After six (!!!) years of negotiations on new #dualuse control regulation the destination port is near.Chaired a really constructive trilogue.Thank you for the great work @EU2020DE @DRedonnet @Trade_EU the #EP rapporteur @MarketkaG + shadows @svensimon @LSchreinemacher @EP_Trade pic.twitter.com/BrH8WqesYP
— Bernd Lange (@berndlange) September 22, 2020
The updated text features a number of important provisions. In particular:
- Definition of cyber-surveillance technology. The definition is quite broad in scope and includes items such as monitoring centres and data retention systems as well as intrusion software. Overall, cyber-surveillance items which enable to covertly monitor, extract, collect and analyse the data of natural persons fall under the scope.
- Autonomous EU export control list. The text gives way to the creation of an EU autonomous list, independent from the one established under the WA. It will contain all the dual-use items in the single market subject to export control. This will allow public authorities to add more swiftly new specific items to the list.
- Transparency. The Commission will be tasked with providing the Parliament and the Council an annual report illustrating the enforcement progress of the regulation. Member States will be obliged to furnish relevant data to the Commission for that purpose. This will enable the public to name and shame those Member States which fail to properly enforce the regulation.
- Catch-all clause. The catch-all clause enables authorities to add non-listed cyber-surveillance technologies to the control list in case potential abuses linked to the violation of human rights by the final users were to be identified.
Where to next?
With the new dual-use regulation, the EU finally confronts a long-existing issue, a source of profound discomfort among those who hold European values dear. Nevertheless, ambiguous wording and inexistent references to certain technologies could make the text less impactful than actually needed. Firstly, biometric technology is never explicitly mentioned. Indeed, the text defines cyber-surveillance technology as uniquely “covert”. This particular wording may potentially result in the exclusion of facial recognition systems, usually employed in public spaces, from the scope of the definition.

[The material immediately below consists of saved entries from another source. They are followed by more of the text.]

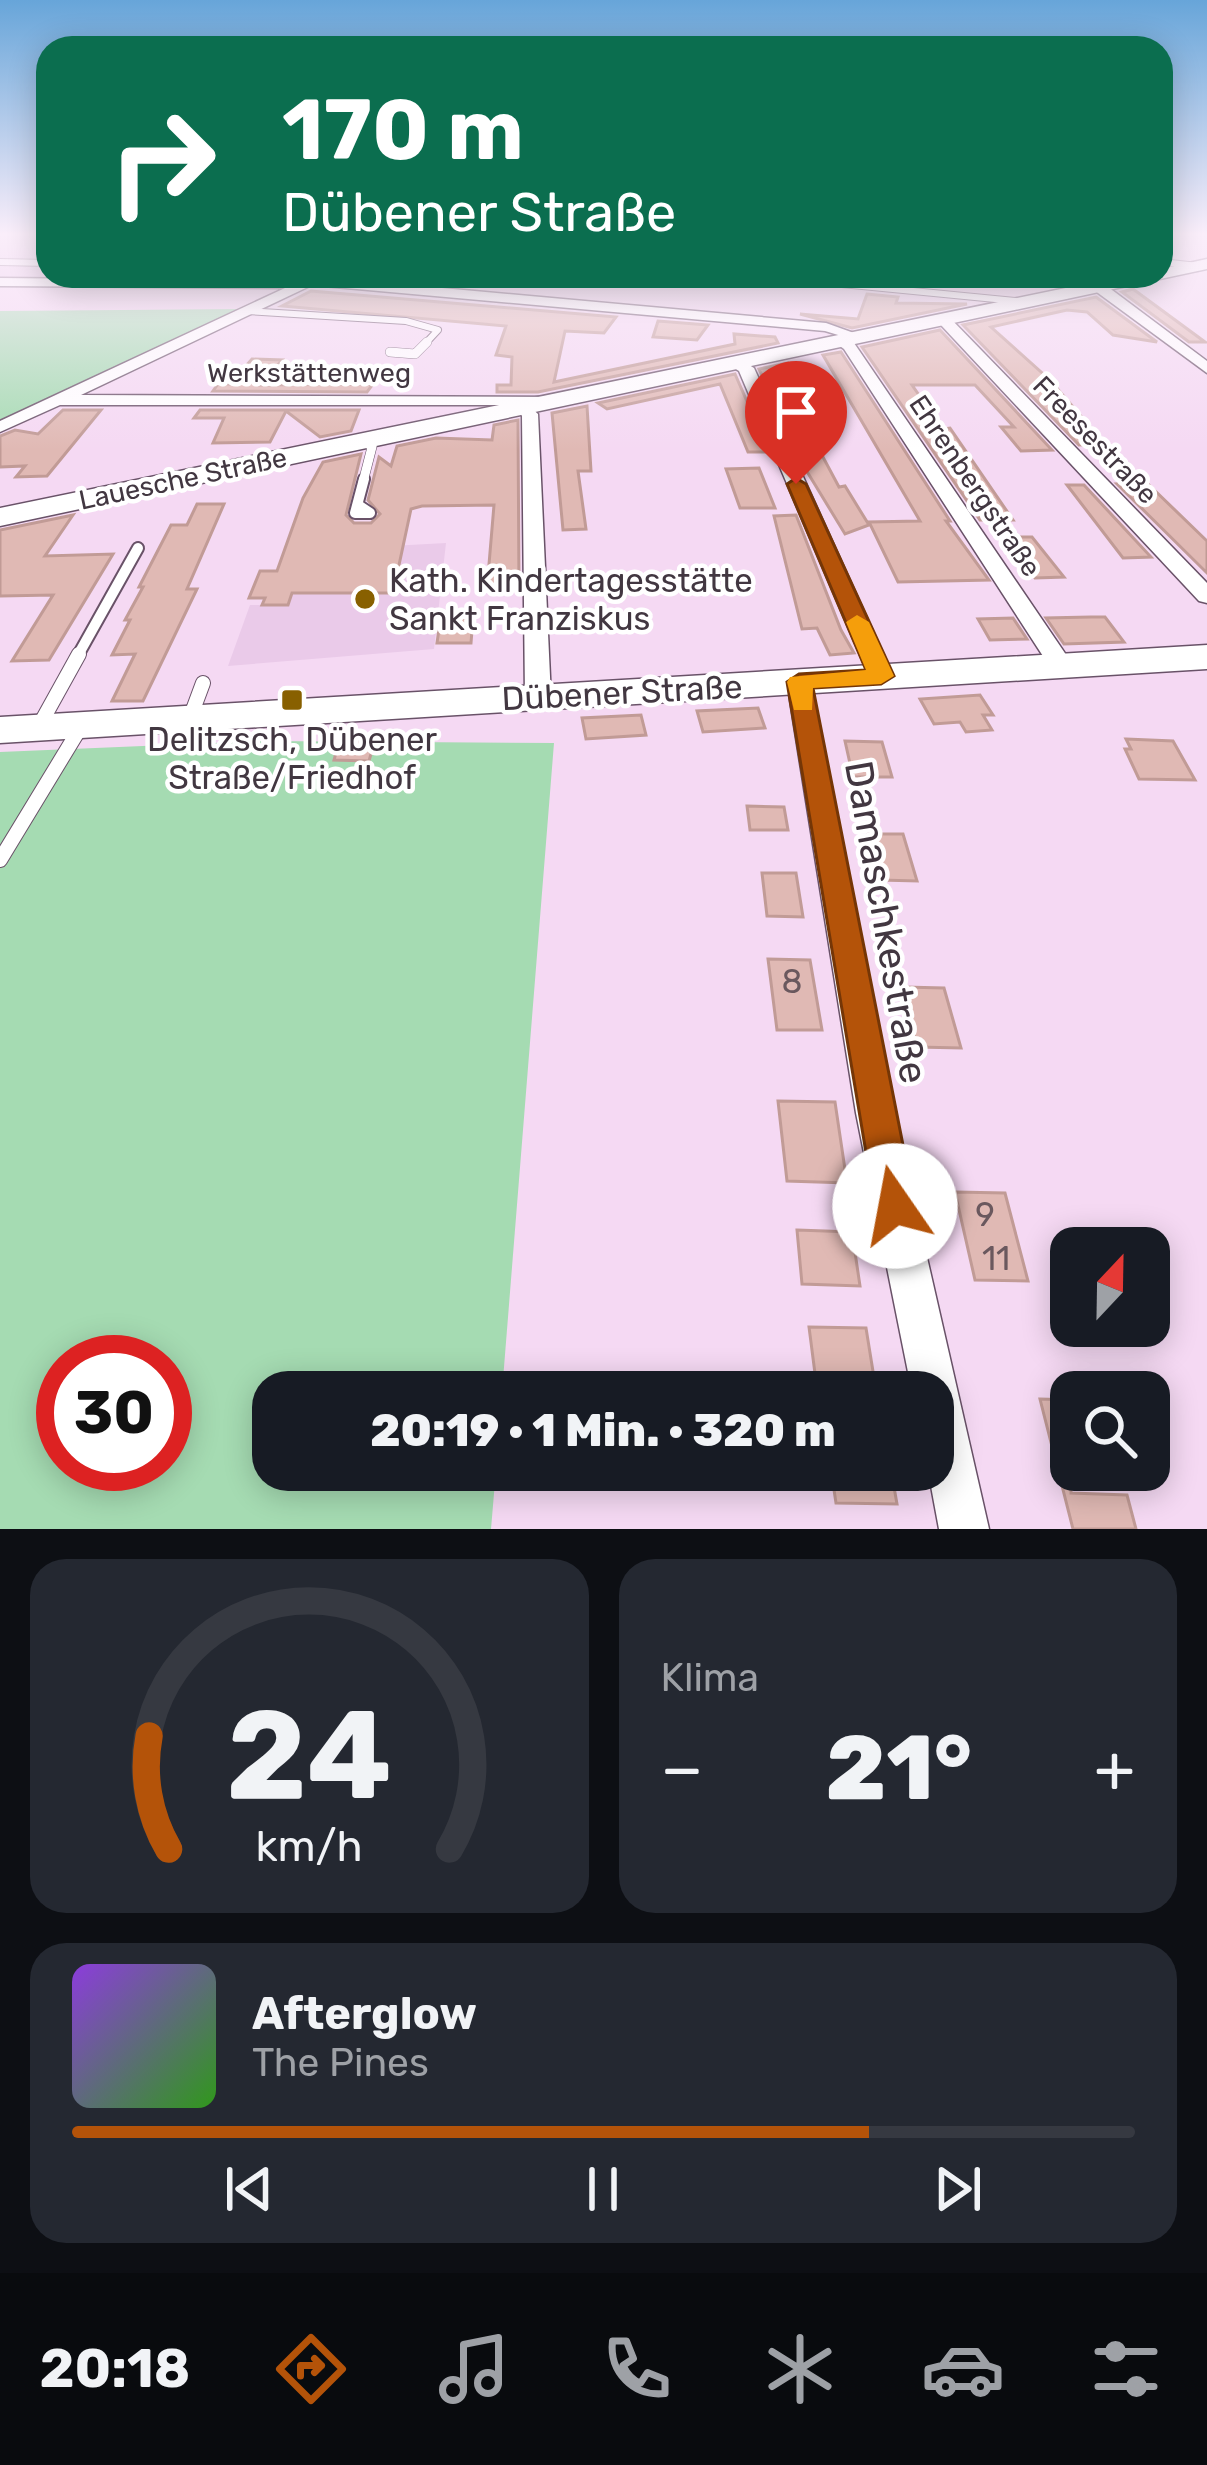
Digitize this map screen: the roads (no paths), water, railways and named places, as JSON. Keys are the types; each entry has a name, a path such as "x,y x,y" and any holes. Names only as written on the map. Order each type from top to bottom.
{"main road":[{"name":"Dübener Straße","path":"19,729 82,725 196,700 538,698 1207,657"}],"street":[{"name":"Werkstättenweg","path":"0,427 257,306"},
{"path":"600,306 826,327 849,339"},
{"name":"Lauesche Straße","path":"0,517 1007,306"},
{"path":"1125,306 1207,368"},
{"name":"Freesestraße","path":"945,321 1207,596"},
{"name":"Ehrenbergstraße","path":"849,339 849,346 1061,665"},
{"path":"736,363 746,368 881,676"},
{"name":"Werkstättenweg","path":"57,400 561,400"},
{"path":"522,408 530,414 538,698"},
{"name":"Damaschkestraße","path":"799,682 875,1113 964,1529"}],"lane":[{"path":"247,311 406,321 438,330 415,354 390,352"},
{"path":"358,505 372,447 365,441"},
{"name":"Dübener Straße","path":"19,729 138,548"},
{"path":"0,860 82,725"}],"place":[{"name":"Kath. Kindertagesstätte Sankt Franziskus","path":"365,599"},
{"name":"Delitzsch, Dübener Straße/Friedhof","path":"292,700"}]}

Secondly, it appears that the addition of new items to the control list will require a unanimous decision by the 27. Such caveat should not come as a surprise: some Member States have repeatedly tried to water down the text’s most stringent articles. While the Commission and the Parliament made themselves bearers of bold proposals, the Council took a more conservative stance by taking the side of the surveillance industry.

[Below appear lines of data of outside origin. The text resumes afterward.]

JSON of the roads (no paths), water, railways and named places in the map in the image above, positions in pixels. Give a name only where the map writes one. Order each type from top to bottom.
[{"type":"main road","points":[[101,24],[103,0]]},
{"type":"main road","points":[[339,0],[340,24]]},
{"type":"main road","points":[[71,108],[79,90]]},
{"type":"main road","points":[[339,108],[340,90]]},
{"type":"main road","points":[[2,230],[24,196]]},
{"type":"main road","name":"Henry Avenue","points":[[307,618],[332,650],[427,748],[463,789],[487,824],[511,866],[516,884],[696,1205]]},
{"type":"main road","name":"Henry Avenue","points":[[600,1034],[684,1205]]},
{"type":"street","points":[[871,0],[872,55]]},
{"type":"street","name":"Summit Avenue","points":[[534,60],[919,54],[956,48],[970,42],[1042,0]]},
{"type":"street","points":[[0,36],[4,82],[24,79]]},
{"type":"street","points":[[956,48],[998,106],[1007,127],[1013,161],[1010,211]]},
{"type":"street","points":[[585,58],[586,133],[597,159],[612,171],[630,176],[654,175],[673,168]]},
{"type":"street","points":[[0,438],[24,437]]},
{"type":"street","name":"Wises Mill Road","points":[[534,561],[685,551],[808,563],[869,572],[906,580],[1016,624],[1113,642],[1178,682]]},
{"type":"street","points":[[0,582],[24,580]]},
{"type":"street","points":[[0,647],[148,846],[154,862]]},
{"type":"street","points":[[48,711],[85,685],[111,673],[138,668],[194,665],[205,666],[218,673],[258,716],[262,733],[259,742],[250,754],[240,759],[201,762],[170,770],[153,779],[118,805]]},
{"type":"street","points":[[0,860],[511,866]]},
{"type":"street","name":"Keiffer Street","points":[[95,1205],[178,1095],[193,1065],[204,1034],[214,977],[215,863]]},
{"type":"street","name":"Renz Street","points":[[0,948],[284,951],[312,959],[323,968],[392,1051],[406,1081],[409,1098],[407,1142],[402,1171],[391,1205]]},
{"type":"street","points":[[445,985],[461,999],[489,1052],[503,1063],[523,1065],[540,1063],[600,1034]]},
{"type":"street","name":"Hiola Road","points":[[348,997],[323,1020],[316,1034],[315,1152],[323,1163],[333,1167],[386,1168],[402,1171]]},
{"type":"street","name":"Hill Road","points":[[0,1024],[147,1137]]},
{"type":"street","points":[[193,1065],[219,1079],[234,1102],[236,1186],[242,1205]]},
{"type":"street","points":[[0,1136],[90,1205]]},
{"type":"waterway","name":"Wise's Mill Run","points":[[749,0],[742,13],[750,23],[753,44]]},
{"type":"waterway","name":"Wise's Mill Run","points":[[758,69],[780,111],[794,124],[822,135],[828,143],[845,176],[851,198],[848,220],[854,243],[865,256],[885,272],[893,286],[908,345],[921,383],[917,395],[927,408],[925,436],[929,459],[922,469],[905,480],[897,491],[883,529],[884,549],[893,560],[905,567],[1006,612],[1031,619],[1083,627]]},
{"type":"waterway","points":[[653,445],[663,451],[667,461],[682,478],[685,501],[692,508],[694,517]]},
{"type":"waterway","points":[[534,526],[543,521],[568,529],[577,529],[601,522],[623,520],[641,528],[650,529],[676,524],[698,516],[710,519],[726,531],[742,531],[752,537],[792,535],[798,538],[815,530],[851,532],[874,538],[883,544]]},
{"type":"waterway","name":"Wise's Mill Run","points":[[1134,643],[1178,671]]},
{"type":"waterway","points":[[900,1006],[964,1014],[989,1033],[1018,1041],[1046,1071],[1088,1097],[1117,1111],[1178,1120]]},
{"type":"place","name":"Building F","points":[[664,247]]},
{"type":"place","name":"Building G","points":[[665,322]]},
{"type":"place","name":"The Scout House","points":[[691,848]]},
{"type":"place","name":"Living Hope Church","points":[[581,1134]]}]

All in all, the recast of the dual-use regulation represents a meaningful achievement for the prevention of human rights violations abroad. Despite the loopholes, European companies will surely have a hard time supplying oppressive regimes and agencies with the technology they need to spy on their own citizens. Now it is up to Member States to properly enforce export controls as contemplated by the traditional division of competences.